Small Business Owners - Faster Write-Offs for Certain Capital Expenditures
If you are a Georgia Small Business owner, certain tax incentives have been created, extended or expanded in the way of business tax deductions and credits under the American Recovery and Reinvestment Act (ARRA), enacted in February. The bonus depreciation and increased section 179 deduction, for example—are only available this year, eligible businesses only have a few months to take action and save on their taxes.
Many Georgia small businesses that invest in new property or equipment may be able to write off most or all of these purchases on their 2009 returns. The new Act extends through 2009 the special 50 percent depreciation allowance, also known as bonus depreciation, and increased limits on the section 179 deduction. The Section 179 deduction is so named for the relevant section of the Internal Revenue Code. After 2009, Georgia businesses will only be able to recover these capital investments through annual depreciation deductions spread over several years. Until then, Georgia businesses are encouraged to make investments by enabling businesses to write the investments off more quickly.
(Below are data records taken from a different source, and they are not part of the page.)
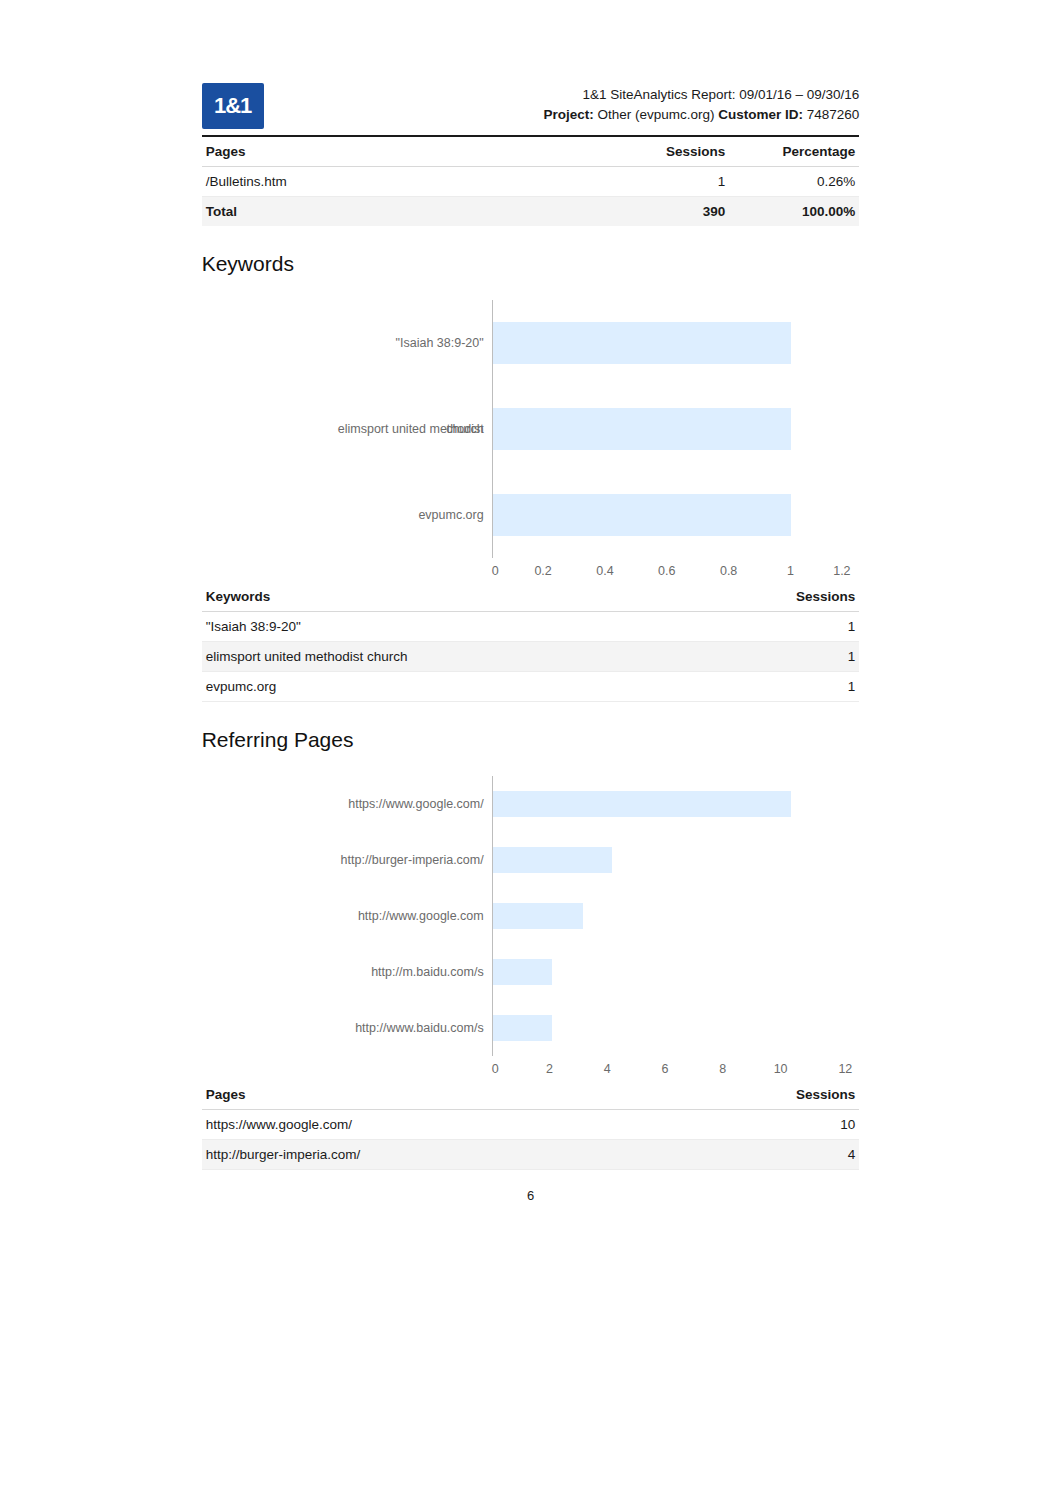1&1
1&1 SiteAnalytics Report: 09/01/16 – 09/30/16
Project: Other (evpumc.org) Customer ID: 7487260
| Pages | Sessions | Percentage |
| --- | --- | --- |
| /Bulletins.htm | 1 | 0.26% |
| Total | 390 | 100.00% |
Keywords
"Isaiah 38:9-20"
elimsport united methodistchurch
evpumc.org
00.20.40.60.811.2
| Keywords | Sessions |
| --- | --- |
| "Isaiah 38:9-20" | 1 |
| elimsport united methodist church | 1 |
| evpumc.org | 1 |
Referring Pages
https://www.google.com/
http://burger-imperia.com/
http://www.google.com
http://m.baidu.com/s
http://www.baidu.com/s
024681012
| Pages | Sessions |
| --- | --- |
| https://www.google.com/ | 10 |
| http://burger-imperia.com/ | 4 |
6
Under the current Act, the bonus depreciation provision generally enables businesses to deduct half the cost of qualifying property in the year it is placed in service. The section 179 deduction enables Georgia small businesses to deduct up to $250,000 of the cost of machinery, equipment, vehicles, furniture and other qualifying property placed in service during 2009. Without the new law, the limit would have dropped to $133,000. The existing $25,000 limit still applies to sport utility vehicles. A special phase-out provision effectively targets the section 179 deduction to small businesses and generally eliminates it for most larger businesses.
Bonus depreciation and the section 179 deductions are claimed on IRS Form 4562.